Under those conditions, I have seen it written in my textbook that $\|(\lambda I-A)^{-1}\|=\|Q(\lambda I-\Lambda )^{-1} Q^{*}\|$. But I cannot figure out why these two things are equal.
Can someone show me why/how these are equivalent?
Thank you.
The $\|\cdot\|$ denotes the $2$-norm.
 A: This clearly isn't an exact equation, but rather a relationship that holds in the limit as $\| \epsilon \|$ goes to 0. 

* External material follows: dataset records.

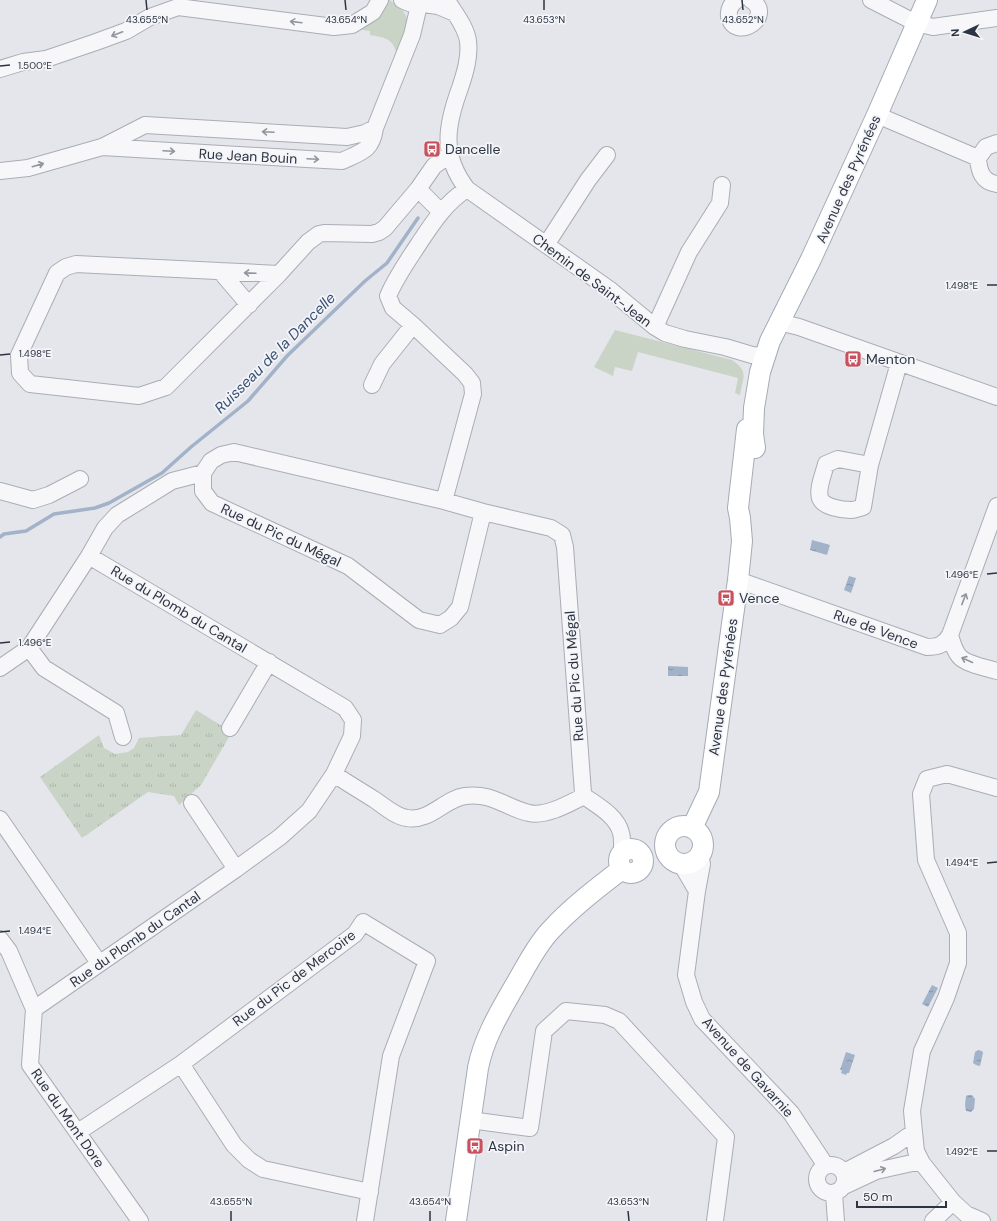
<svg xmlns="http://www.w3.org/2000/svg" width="997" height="1221" font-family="'DM Sans',sans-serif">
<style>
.grass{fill:#c9d4c6}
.park{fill:url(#park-tufts)}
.water{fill:url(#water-ripples)}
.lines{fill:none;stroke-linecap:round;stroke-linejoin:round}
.stream{stroke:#a2b2c8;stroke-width:3.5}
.minor-casing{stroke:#a9adb5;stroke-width:18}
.major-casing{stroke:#a4aab6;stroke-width:22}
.minor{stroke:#f7f7f9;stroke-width:16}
.major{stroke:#fff;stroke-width:20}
.oneway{stroke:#92959e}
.ticks{fill:none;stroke:#2c3342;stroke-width:1.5}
.labels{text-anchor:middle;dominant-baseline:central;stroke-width:3.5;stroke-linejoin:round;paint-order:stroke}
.poi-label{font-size:14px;fill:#2c3342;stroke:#f4f5f8;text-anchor:start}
.street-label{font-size:14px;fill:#2c3342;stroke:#f4f5f8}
.water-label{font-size:15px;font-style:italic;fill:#395074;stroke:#f4f5f8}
.ticks-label{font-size:10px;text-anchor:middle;fill:#2c3342;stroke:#f4f5f8;stroke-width:3.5;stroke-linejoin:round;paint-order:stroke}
</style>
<defs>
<pattern id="park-tufts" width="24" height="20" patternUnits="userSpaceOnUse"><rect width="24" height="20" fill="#c9d4c6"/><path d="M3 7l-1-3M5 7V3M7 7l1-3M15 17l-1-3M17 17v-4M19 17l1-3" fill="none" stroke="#adb6ab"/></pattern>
<pattern id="water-ripples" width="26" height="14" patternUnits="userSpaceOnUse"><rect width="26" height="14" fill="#a2b2c8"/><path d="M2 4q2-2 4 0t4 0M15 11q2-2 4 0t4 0" fill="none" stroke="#8491a4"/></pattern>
</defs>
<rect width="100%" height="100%" fill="#e4e6eb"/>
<!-- grass -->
<path class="grass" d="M385,0h5l13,11 5,9 -10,39c-4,-19 -9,-21 -28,-24v-4l-13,-2z
M615,330l117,30c17,12 11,16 8,35l-5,-2 3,-15 -100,-26 -6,19 -17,-4 -2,9 -19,-9z"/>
<!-- park -->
<path class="park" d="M196,710l36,22 -31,53 -22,20 -5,-9 -26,-4 -66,46 -42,-61 59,-42 5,13 11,6 13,-2 6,-4 5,-10 42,-3z"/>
<!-- water -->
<path class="water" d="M812,540l18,5 -3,10 -17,-5z
M849,576l7,2 -5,15 -7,-3z
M668,666l20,1v9h-20z
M932,985l6,3 -10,19 -6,-3z
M978,1050l4,1 1,2 -3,13 -4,-1 -3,-2 2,-11z
M846,1052l9,3 -6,18h-2l-1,2 -5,-2 1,-3h-2z
M969,1095h3l3,4 -1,10 -3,3 -5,-1 -1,-6 1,-9z"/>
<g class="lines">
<!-- stream -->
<path class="stream" d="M0,537l4,-3 22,-3 28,-17 41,-6 14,-5 53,-30 29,-26 57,-46 39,-45 78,-75 22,-18 31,-45"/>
<!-- minor casing -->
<g class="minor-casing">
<path id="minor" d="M402,0c9,5 17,6 26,1
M447,0c7,13 19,26 21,41 2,16 -3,32 -8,47 -14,38 -19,67 7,101l142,100 46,38 10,6 20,6 40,8 27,8 13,1
M737,0c-5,3 -9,9 -8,16 6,27 47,0 22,-16
M871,0l45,23 17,4 64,-9
M423,4l15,2 17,7
M0,69l23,-7 23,-3 50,-17 30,-11 24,-14 28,-10 156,20 18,-2 21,-13 7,-12
M877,115l101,43
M997,143l-11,4 -8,11c1,13 4,24 19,26
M102,147l240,14c19,-9 30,-10 33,-33l37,-93 7,-30
M0,171l28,-3 74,-21 43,-22 202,12 18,-4 10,-5
M441,212l-23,-23 16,-23 15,-11
M546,245l42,-65 19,-25
M220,271l29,34
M279,274l-203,-10 -10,3 -9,6 -38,82 1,18 10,11 109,12 27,-9 113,-113 29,-32 11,-8 5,-1 48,1 7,-2 6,-4 33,-39
M779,322l20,5 198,70
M655,327l34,-75 31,-49 2,-18
M372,385l10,-21 31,-39
M870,465l-32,-6 -12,5c-2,9 -9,24 -6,34 3,9 22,12 31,12 4,0 8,-2 12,-3l7,-42 29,-102
M0,491l33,9 16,-5 31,-16
M444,501l29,-107 -1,-11 -7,-9 -52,-49 -20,-17 -5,-12c8,-19 19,-34 30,-51 14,-21 27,-42 49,-56
M483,512l-39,-11 -210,-49 -13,3 -10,6 -8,12v18l9,12 136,63 71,54 21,5 11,-7 9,-11 23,-95 68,16 11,7 3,12 18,246 1,3c14,10 33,20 37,37 2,6 0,13 2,19
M738,580l189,67c11,0 17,-2 23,-12l47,-129
M950,635c2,7 4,15 9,21 6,8 28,12 38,15
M29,648l15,20 72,45 7,24
M0,668l29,-20 60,-92 16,-28 12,-13 55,-34 31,-8
M230,728l39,-66
M334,774c13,9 27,17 41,26 9,6 21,17 32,18 23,4 37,-19 58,-22 27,-4 41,12 64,17 17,4 41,-10 55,-17
M192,803l44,66
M0,819l99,144
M700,854l2,10 -5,27 -11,84 8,27 8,17 89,94 35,53
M681,864l16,27
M0,939l9,12 25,58 -4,56 110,156
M34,1009l202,-140 44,-32 29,-26 25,-37 18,-38 1,-16 -8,-12 -256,-152
M181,1064l53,81 15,15 14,9 107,23
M470,1120l60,8 14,-97 22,-20 39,4 14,6 107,116 -11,84
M78,1132l103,-68 174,-130 8,-12 64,39 -36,95 -26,165
M817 1179a14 14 0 1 1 28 0a14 14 0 1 1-28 0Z
M844,1172l50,-26 20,-14
M844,1186l32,-15 36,-8h10
M834,1194l2,27
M933,1221l20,-19
M982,1221l-16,-7 -13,-12 -31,-39 -6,-12 -2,-19 -2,-21 10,-60 24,-53 12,-35v-30l-32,-73 -5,-66 6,-15 20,-5 50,14"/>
</g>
<!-- major casing -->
<g class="major-casing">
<path id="major" d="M755,448l-2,-14 1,-26 6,-36 10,-31 41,-82 66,-144 50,-115
M665 845a19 19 0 1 1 38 0a19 19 0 1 1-38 0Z
M692,828l17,-36 29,-212 4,-39 -2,-23 -2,-10 9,-79
M619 861a12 12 0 1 1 24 0a12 12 0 1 1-24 0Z
M456,1221l22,-153c6,-31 23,-58 39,-86 10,-17 19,-36 33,-51 21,-23 47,-43 72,-62"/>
</g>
<!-- minor -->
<use href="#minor" class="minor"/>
<!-- major -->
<use href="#major" class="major"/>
</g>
<!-- one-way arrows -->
<defs><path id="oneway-shaft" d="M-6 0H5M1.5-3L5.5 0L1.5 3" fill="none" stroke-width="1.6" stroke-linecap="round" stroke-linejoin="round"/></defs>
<g class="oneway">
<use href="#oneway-shaft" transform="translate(296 22) rotate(-173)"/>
<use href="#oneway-shaft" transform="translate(117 34) rotate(159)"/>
<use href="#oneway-shaft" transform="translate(268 132) rotate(-177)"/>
<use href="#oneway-shaft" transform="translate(169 151) rotate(3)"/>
<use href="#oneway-shaft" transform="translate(313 159) rotate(3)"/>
<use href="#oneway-shaft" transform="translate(38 165) rotate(-16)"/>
<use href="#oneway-shaft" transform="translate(250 273) rotate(-178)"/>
<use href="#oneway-shaft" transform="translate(964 599) rotate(-69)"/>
<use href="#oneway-shaft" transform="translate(967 660) rotate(-156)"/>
<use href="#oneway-shaft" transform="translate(880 1170) rotate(-15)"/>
</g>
<!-- ticks -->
<path class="ticks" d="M146,0l1,10M345,0l1,10M544,0v10M742,0l1,10M0,66l10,-1M987,285h10M0,355l10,-1M987,574l10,-1M0,643l10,-1M987,863l10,-1M0,932l10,-1M987,1151h10M231,1211v10M430,1211v10M628,1211l1,10"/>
<!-- icons -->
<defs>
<g id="bus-square" transform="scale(0.9)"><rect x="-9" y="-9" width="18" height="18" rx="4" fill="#c7525e" stroke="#f4f5f8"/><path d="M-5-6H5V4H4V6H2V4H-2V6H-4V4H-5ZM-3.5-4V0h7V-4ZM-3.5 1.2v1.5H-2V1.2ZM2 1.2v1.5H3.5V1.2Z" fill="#fff"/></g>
</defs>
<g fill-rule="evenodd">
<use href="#bus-square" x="432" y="149"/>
<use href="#bus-square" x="853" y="359"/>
<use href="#bus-square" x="726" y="598"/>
<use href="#bus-square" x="475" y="1146"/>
</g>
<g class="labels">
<!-- poi labels -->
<g class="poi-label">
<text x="445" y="149">Dancelle</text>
<text x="866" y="359">Menton</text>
<text x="739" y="598">Vence</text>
<text x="488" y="1146">Aspin</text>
</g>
<!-- street labels -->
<g class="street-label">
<text transform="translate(248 156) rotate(3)">Rue Jean Bouin</text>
<text transform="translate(848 179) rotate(-66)">Avenue des Pyrénées</text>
<text transform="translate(592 280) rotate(37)">Chemin de Saint-Jean</text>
<text transform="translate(281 535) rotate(25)">Rue du Pic du Mégal</text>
<text transform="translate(179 609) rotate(31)">Rue du Plomb du Cantal</text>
<text transform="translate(876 629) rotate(20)">Rue de Vence</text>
<text transform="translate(574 676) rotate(-94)">Rue du Pic du Mégal</text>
<text transform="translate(723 687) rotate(-82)">Avenue des Pyrénées</text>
<text transform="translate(135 939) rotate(-35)">Rue du Plomb du Cantal</text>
<text transform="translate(294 978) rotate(-37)">Rue du Pic de Mercoire</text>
<text transform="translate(748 1067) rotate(48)">Avenue de Gavarnie</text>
<text transform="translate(68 1118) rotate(55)">Rue du Mont Dore</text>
</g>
<!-- water labels -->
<g class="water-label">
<text transform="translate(275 353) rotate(-45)">Ruisseau de la Dancelle</text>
</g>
</g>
<g class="ticks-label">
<text x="147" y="23">43.655°N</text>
<text x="346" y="23">43.654°N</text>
<text x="544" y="23">43.653°N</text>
<text x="743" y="23">43.652°N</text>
<text x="35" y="69">1.500°E</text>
<text x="962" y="289">1.498°E</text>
<text x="35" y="357">1.498°E</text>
<text x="962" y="578">1.496°E</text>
<text x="35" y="646">1.496°E</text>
<text x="962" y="866">1.494°E</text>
<text x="35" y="934">1.494°E</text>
<text x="962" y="1155">1.492°E</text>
<text x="231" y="1205">43.655°N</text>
<text x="430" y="1205">43.654°N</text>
<text x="628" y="1205">43.653°N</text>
</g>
<!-- north arrow -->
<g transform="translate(965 32) rotate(266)" stroke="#f4f5f8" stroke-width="3" paint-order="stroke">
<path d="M0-3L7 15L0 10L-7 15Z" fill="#2c3342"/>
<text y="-6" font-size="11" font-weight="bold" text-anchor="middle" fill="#2c3342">N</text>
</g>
<!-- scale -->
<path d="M857 1201v6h89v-6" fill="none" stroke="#2c3342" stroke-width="2"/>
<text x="863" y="1201" font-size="12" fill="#2c3342" stroke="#f4f5f8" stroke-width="3" paint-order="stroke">50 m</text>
</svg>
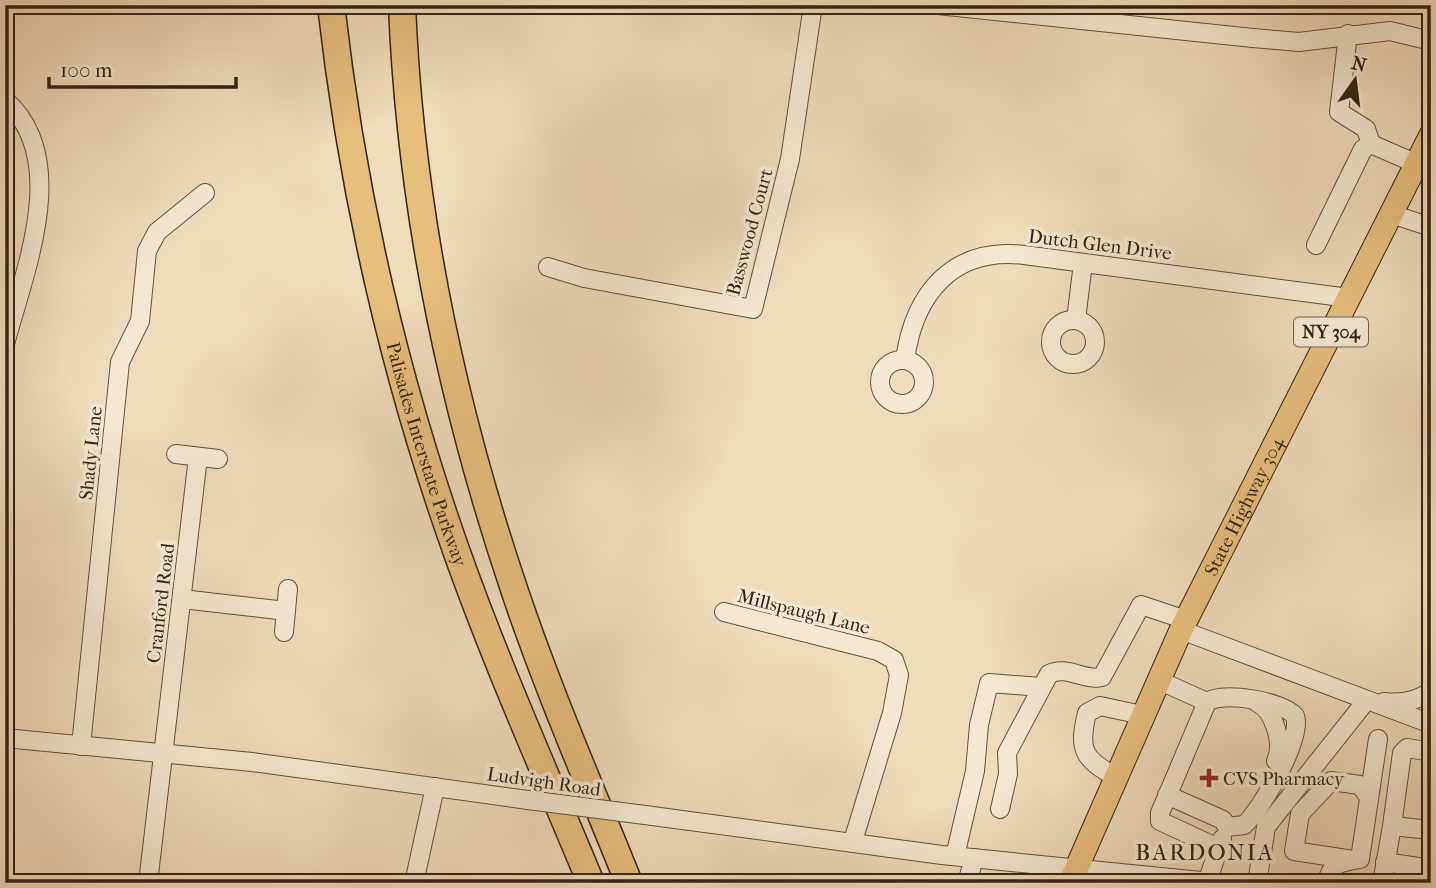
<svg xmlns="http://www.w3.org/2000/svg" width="1436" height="888" viewBox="0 0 1436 888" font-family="'IM FELL French Canon',serif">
  <rect width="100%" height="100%" fill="#efdcba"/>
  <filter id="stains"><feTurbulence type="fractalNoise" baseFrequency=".00286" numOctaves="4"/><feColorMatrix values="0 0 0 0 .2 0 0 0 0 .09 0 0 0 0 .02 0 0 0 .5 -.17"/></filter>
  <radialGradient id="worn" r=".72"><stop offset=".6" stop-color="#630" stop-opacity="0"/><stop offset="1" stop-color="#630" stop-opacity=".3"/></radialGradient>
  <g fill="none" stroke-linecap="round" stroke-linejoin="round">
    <defs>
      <g id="minor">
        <polyline points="938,5 1253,38 1299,42 1390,31 1431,41"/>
        <polyline points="1348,34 1339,112 1366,129 1371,144"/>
        <path d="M5 100C72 159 24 272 5 344"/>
        <polyline points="1391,214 1431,227"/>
        <polyline points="1316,245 1363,149 1371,144 1417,164"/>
        <polyline points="548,267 584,278 753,309 790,159 813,5"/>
        <polyline points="1076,320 1083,263"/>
        <circle cx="1073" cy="342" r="22"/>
        <path d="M905 360C914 294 952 247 1024 255L1349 298"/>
        <circle cx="902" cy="382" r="22"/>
        <polyline points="176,454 218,459"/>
        <polyline points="182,599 286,611"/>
        <polyline points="724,612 878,651 894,660 899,675 892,713 853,841"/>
        <polyline points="1181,630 1431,724"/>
        <polyline points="284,632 288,589"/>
        <polyline points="1158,680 1207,702 1160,813 1160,821 1218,848"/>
        <path d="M1256 702C1274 709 1284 744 1276 761"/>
        <path d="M1384 702C1401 704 1416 702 1431 691"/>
        <polyline points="5,738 252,762 528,800"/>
        <polyline points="81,746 120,362 140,321 147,251 157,232 205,193"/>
        <path d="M1116 777C1083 759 1078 750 1087 713L1100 706 1142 715"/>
        <path d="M1167 795 1223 820 1227 827 1244 825C1261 811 1303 737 1295 716 1282 701 1223 691 1207 702"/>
        <path d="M1000 809 1008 774 1007 753 1049 674C1067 665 1083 681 1102 677L1141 605 1186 620"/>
        <polyline points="645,815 942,855 1221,883"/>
        <polyline points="1392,826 1402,753 1407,748 1431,752"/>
        <polyline points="955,856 975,771 979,725 989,683 1041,687"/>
        <polyline points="1353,860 1294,851 1300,814 1331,781 1360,785 1369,797"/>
        <polyline points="1385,862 1431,869"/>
        <polyline points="1207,882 1222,839"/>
        <polyline points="148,883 198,457"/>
        <polyline points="414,883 435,787"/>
        <polyline points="967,883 974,858"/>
        <polyline points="1257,883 1266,827 1366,701"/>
        <path d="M1327 883C1330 863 1342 862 1360 859L1378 739"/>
        <polyline points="1382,883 1392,826 1431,830"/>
      </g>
      <g id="major">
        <path id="s1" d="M1070 883 1181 630 1431 135"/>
      </g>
      <g id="highway">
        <path id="s2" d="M331 5C352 190 394 375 456 550 496 663 545 772 591 883"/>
        <path d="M402 5C410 204 451 403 515 592 548 690 590 786 629 883"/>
      </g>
    </defs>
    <!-- minor casing -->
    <use href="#minor" stroke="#62513e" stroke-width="20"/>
    <!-- major casing -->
    <use href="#major" stroke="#332315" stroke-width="25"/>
    <!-- highway casing -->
    <use href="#highway" stroke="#332315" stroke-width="29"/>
    <!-- minor -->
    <use href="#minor" stroke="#f5e8d2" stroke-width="18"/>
    <!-- major -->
    <use href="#major" stroke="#e8be7d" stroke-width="23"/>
    <!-- highway -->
    <use href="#highway" stroke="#e8be7d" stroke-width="26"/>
    <defs>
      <polyline id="minor-bridge" points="528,800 645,815"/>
    </defs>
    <!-- minor-bridge casing -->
    <use href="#minor-bridge" stroke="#62513e" stroke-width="20" stroke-linecap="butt"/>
    <!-- minor-bridge -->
    <use href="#minor-bridge" stroke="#f5e8d2" stroke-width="18"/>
  </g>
  <!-- markers -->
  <path fill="#8f2418" stroke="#f5e8d2" stroke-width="2.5" d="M1205.5 767.5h7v7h7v7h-7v7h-7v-7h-7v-7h7z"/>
  <g text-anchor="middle" stroke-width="7" stroke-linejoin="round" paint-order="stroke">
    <!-- shield labels -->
    <rect fill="#f5e8d2" stroke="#6d5e4e" stroke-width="2" x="1294" y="317.5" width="74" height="29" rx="5"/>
    <g font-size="18" font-weight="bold" fill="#332315">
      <text x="1331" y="338">NY 304</text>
    </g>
    <!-- street labels -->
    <g font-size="19" fill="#332315" stroke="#f5e8d2">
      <text transform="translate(749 232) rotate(-75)" y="7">Basswood Court</text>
      <text transform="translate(1100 244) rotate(7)" y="7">Dutch Glen Drive</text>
      <text transform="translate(90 453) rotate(-84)" y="7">Shady Lane</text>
      <text dy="7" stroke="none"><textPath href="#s2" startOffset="460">Palisades Interstate Parkway</textPath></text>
      <text dy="7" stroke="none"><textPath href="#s1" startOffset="415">State Highway 304</textPath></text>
      <text transform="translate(160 603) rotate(-83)" y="7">Cranford Road</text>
      <text transform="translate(804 611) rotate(14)" y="7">Millspaugh Lane</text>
      <text transform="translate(544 781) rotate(8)" y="7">Ludvigh Road</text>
    </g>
    <!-- poi labels -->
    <g font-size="19" fill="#332315" stroke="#f5e8d2" text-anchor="start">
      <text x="1223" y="785">CVS Pharmacy</text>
    </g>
    <!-- quarter labels -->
    <g font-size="23" letter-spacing="2" fill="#332315" stroke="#f5e8d2">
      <text x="1205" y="860">BARDONIA</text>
    </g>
  </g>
  <!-- margin -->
  <rect width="1436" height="888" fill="none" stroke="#efdcba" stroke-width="28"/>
  <rect x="7" y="7" width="1422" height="874" fill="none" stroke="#332315" stroke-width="3.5"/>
  <rect x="14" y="14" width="1408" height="860" fill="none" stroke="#332315" stroke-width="2"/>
  <!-- north arrow -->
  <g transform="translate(1355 80) rotate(14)" stroke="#f5e8d2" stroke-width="5" paint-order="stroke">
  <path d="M0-5L12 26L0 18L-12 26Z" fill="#332315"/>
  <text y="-10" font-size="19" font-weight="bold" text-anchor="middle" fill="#332315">N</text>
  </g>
  <!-- scale -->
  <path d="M49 77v10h187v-10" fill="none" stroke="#332315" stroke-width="3.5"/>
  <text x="60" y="77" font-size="21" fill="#332315" stroke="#f5e8d2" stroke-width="5" paint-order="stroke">100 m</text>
  <rect width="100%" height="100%" filter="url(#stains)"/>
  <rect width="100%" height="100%" fill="url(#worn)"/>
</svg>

There's a notational confusion here, in that $\lambda$ in the statement of the problem is an eigenvalue of the perturbed matrix, and $\Lambda$ is the diagonal matrix of eigenvalues of the original matrix.  I'll change the notation to use $\mu$ as an eigenvalue of the perturbed matrix $A+\epsilon$, and restate the proposition as 

Assume that $A$ and $A+\epsilon$ are normal matrices, $A$ has been diagonalized as $A=Q\Lambda Q^{*}$ and that 
  $\| \epsilon \|$ is a small perturbation.  In the limit as $\| \epsilon
 \|$ goes to 0, if $\mu$ is an eigenvalue of $A+\epsilon$, then to
  first order,    $\|  (\mu I - A)^{-1} \|_{2} \approx  \| Q(\mu I -  \Lambda)^{-1} Q^{*} \|_{2}$

Since $\mu$ is an eigenvalue of the perturbed matrix, it is close to an eigenvalue $\lambda_{i}$ of the original matrix $A$, with corresponding eigenvector $v_{i}$.  The perturbation theory for eigenvalues tells us that to first order, 
$\mu \approx \lambda_{i} + v_{i}^{T}\epsilon v_{i}$
Thus the smallest eigenvalue of $\mu I - A$ is to first order, 
$\mu_{smallest}(\mu I - A) \approx v_{i}^{T} \epsilon v_{i} $
Then to first order, 
$\| (\mu I - A)^{-1} \|_{2} \approx \frac{1}{| v_{i}^{T} \epsilon v_{i} |} $ 
On the other side, the smallest eigenvalue of $\mu I - \Lambda$ is 
$\mu - \lambda_{i} \approx v_{i}^{T} \epsilon v_{i}$.  Thus to first 
order, 
$\| (\mu I - \Lambda)^{-1} \|_{2} = \| Q(\mu I - \Lambda)^{-1} Q^{*} \|_{2} \approx \frac{1}{| v_{i}^{T} \epsilon v_{i} |}$
You can easily check this in MATLAB by creating random symmetric matrices $A$ and $\epsilon$ with $\| \epsilon \| \ll \| A \|$.
Note that this fails if for some reason $v_{i}^{T}\epsilon v_{i}=0$.  I believe that repeated eigenvalues in $A$ can also cause problems.